Gongol.com Archives: July 2010
Brian Gongol


July 14, 2010

News Just because you carry a passport doesn't mean it's accepted everywhere
The Iroquois Nation issues its own passports, but they're not being accepted for travel between the United States and the United Kingdom. It might help if their national website weren't broken right now. The concept of nationhood is a funny thing: China, for instance, seems to be taking rather bold steps to protect its "national" economic interests -- to the point where multinational companies like GE are questioning whether it's worth doing any business there at all. But China as a monolithic entity is only a myth. And the multinational corporation itself is a concept which some people think will merge, to an extent, with real nation-states as the nation-states weaken and the corporations grow more powerful. Related: See a brand-new, modern ghost city.

News The best way to lose an argument is to overstate your case
A "tea party" group apparently paid for a billboard in Mason City, Iowa, whose message appears to draw parallels between President Obama and both Hitler and Lenin. It's so over-the-top that whatever point they likely intended to make is drowned out by the ridicule the sign rightly attracts. Has the President done things that are, literally, socialistic? Yes. The government bailout (and buyout) of General Motors, for instance, was socialistic. But socialism comes in many flavors, and there's certainly been a socialistic element to the government's approach to economics at least since the New Deal. George W. Bush's expansion of the Medicare prescription-drug benefit was just as socialistic as the government takeover of GM, but the Medicare benefit will be far more costly. That could, arguably, make former President Bush more of a socialist than President Obama. But to infer that either is comparable to Hitler or Lenin is unreasonable. It overstates (by an egregious margin) the magnitude of American leaders' behavior, and ultimately detracts from the very legitimate discussion that should be taking place about the proper role of government and the limitations of government spending. Our government spends far more than it takes in, and most people probably don't want to pay higher taxes. Thus, we need a serious discussion about what it is upon which we should be spending less -- not a cartoonish and offensive shouting match that ends up bringing Godwin's Law into effect.
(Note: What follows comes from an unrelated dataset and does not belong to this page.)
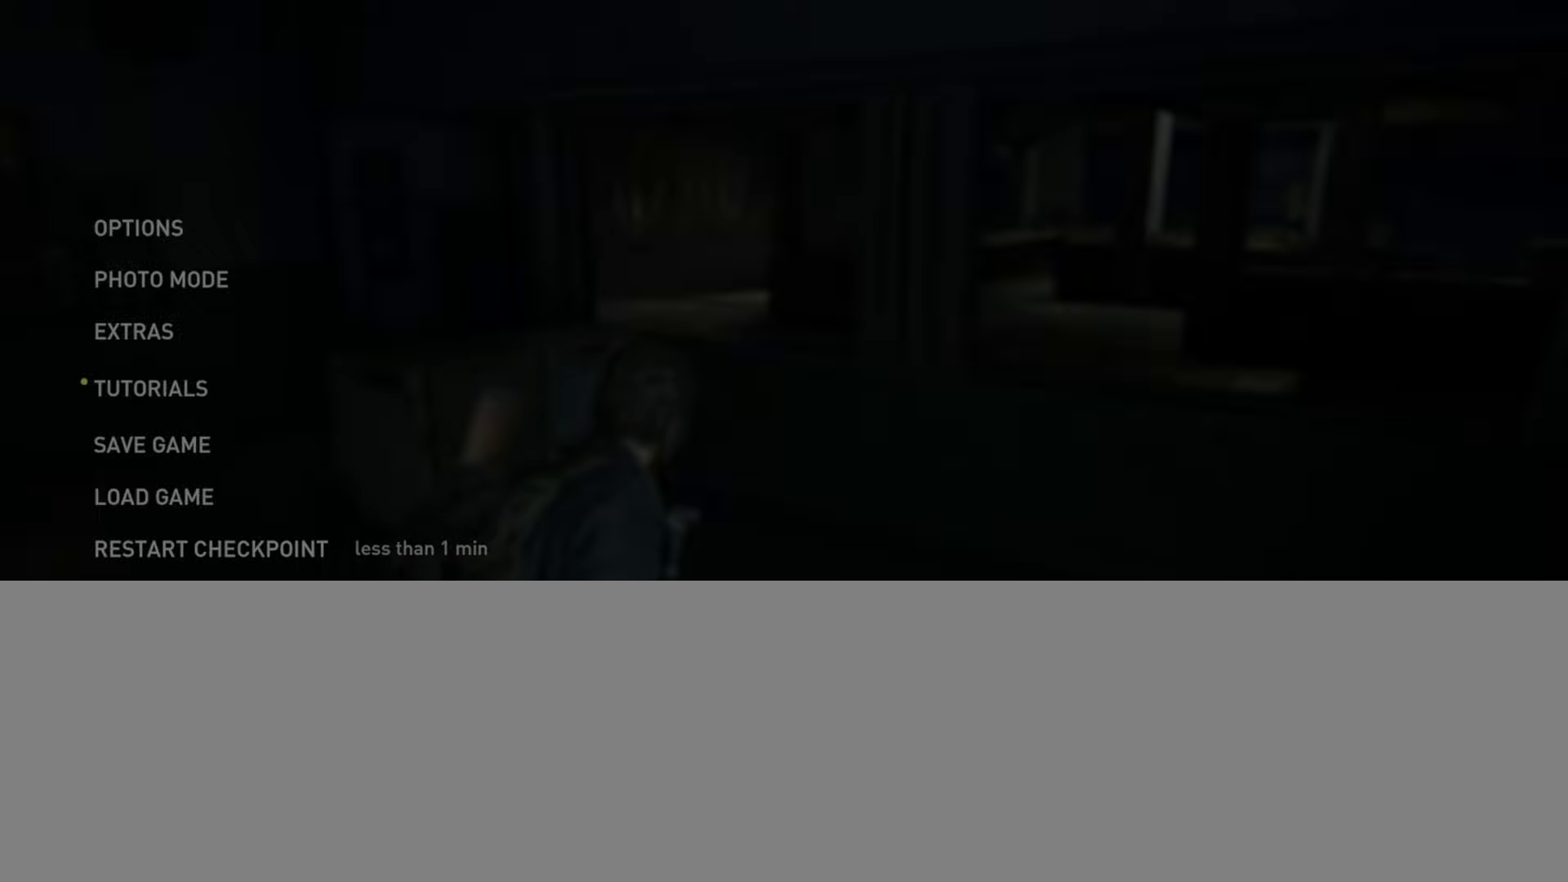
{"buttons": [], "left_stick": "center", "right_stick": "center", "events": []}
Weather and Disasters The relative power of hurricanes turns out to be predictable

Computers and the Internet OpenOffice releases an updated edition
It's mostly built around a "refreshed" brand, which may or may not serve to bring the free, open-source office productivity suite to the attention of new users. But it's a good set of tools, and one cannot beat the price.

Weather and Disasters Tropical weather in Iowa
The dewpoint in Des Moines today reached 80, which is a figure the city hadn't seen since 2004. At that level, it's muggier outside than in a tropical rainforest. Or, put another way, a lot like a foggy day in London...but about 40 degrees hotter. It was brutal. But it also inspires some curiosity about those other rainforests -- not the tropical ones, but the temperate rainforests, where it's always wet but cool. It would have made a nice trade-off.